NOTE: print_dir_tree is available only in interactive class.

Get a dataset path

To obtain dataset's path needed within workflow's transfers, use:

ds.get_dataset_path(access="DATASETS_ACCESS", 
                    project="PROJECT_SHORT_NAME", 
                    internalID="DATASET_INTERNAL_ID")

Manage Airflow's workflows

Example of how to use Py4Lexis to Airflow's workflows within LEXIS Airflow instance. Further information about classes/functions can be found in comments within each class/function.

NOTE: It is considered that for given examples below an interactive AirflowCLI class is used.

Init Airflow Manager

Interactive class to manage datasets could be initialised by code below. Functions mostly return None because they print content to console/terminal. Only get_workflow_params returns the content.

from py4lexis.cli.airflow import AirflowCLI
airflow = AirflowCLI(session)  

A core class to manage workflows could be also used. Functions return content of requests which can be processed further within a script.

from py4lexis.workflows.airflow import Airflow
core_airflow = Airflow(session)

Get list of all existing workflows

To get a table of all existing workflows, use:

airflow.get_workflows_list()

Get info about existing workflow

To get workflow's info, use:

airflow.get_workflow_info(workflow_id="WORKFLOW_(DAG)_ID")

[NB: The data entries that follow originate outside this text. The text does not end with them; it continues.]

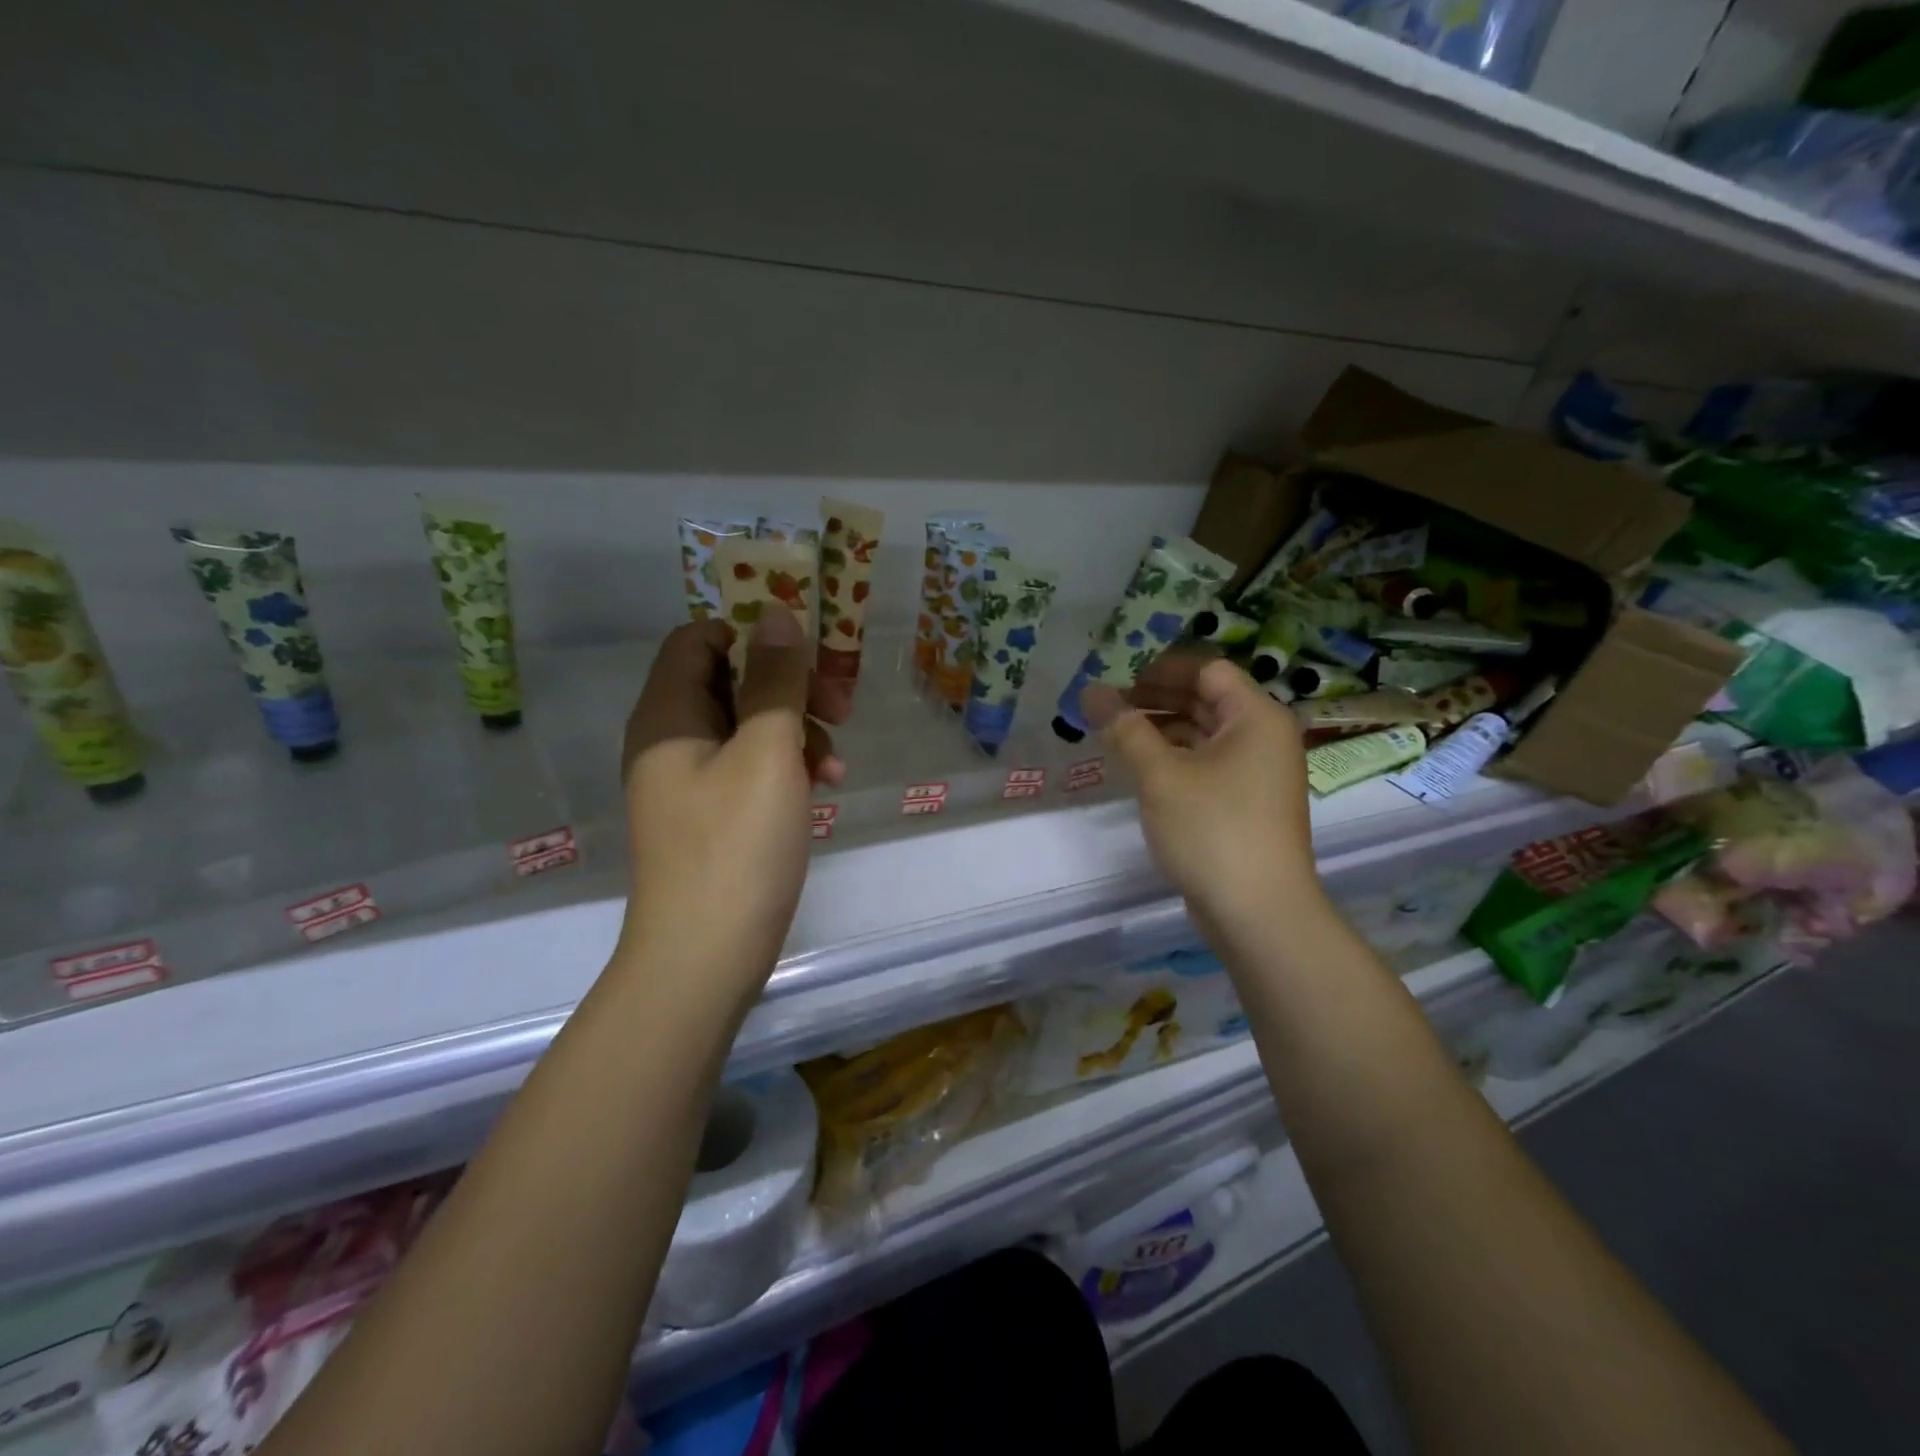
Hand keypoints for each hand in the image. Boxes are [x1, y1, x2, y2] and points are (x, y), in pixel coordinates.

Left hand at [616, 608, 843, 1006]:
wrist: (706, 955)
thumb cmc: (737, 844)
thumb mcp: (767, 751)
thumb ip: (775, 679)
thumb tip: (777, 612)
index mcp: (669, 714)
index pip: (699, 640)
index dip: (753, 635)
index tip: (807, 655)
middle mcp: (672, 740)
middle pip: (732, 682)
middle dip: (791, 688)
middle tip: (841, 708)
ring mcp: (691, 782)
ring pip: (750, 728)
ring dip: (798, 732)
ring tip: (835, 765)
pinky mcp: (713, 815)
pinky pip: (751, 769)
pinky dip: (787, 768)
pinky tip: (823, 788)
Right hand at [1084, 653, 1325, 943]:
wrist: (1259, 913)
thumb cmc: (1213, 830)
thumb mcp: (1160, 776)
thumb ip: (1125, 729)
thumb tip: (1091, 691)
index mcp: (1256, 717)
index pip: (1207, 670)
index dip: (1160, 669)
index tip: (1116, 679)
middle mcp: (1263, 737)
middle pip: (1205, 699)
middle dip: (1155, 698)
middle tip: (1106, 706)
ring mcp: (1257, 772)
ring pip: (1203, 734)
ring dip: (1161, 729)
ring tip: (1113, 735)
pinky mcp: (1245, 803)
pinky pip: (1206, 764)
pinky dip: (1174, 758)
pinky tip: (1139, 767)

Get details of existing workflow

To get more workflow's info, use:

airflow.get_workflow_details(workflow_id="WORKFLOW_(DAG)_ID")

Get workflow's parameters

To obtain workflow's paramateres, use:

wrf_params = airflow.get_workflow_params(workflow_id="WORKFLOW_(DAG)_ID")

NOTE: It prints the content to the console/terminal and also returns it as the output. Such an output can be used for executing workflow as shown below.

Execute workflow

To execute workflow, use:

airflow.execute_workflow(workflow_id="WORKFLOW_(DAG)_ID", 
                         workflow_parameters=wrf_params)

Get workflow's states

To get all workflow's run states, use:

airflow.get_workflow_states(workflow_id="WORKFLOW_(DAG)_ID",
                            filter_by_workflow_state="running")

NOTE: Can be also filtered by Workflow Run ID. In that case, filter_by_workflow_state will be ignored. Filters can be only used in interactive class.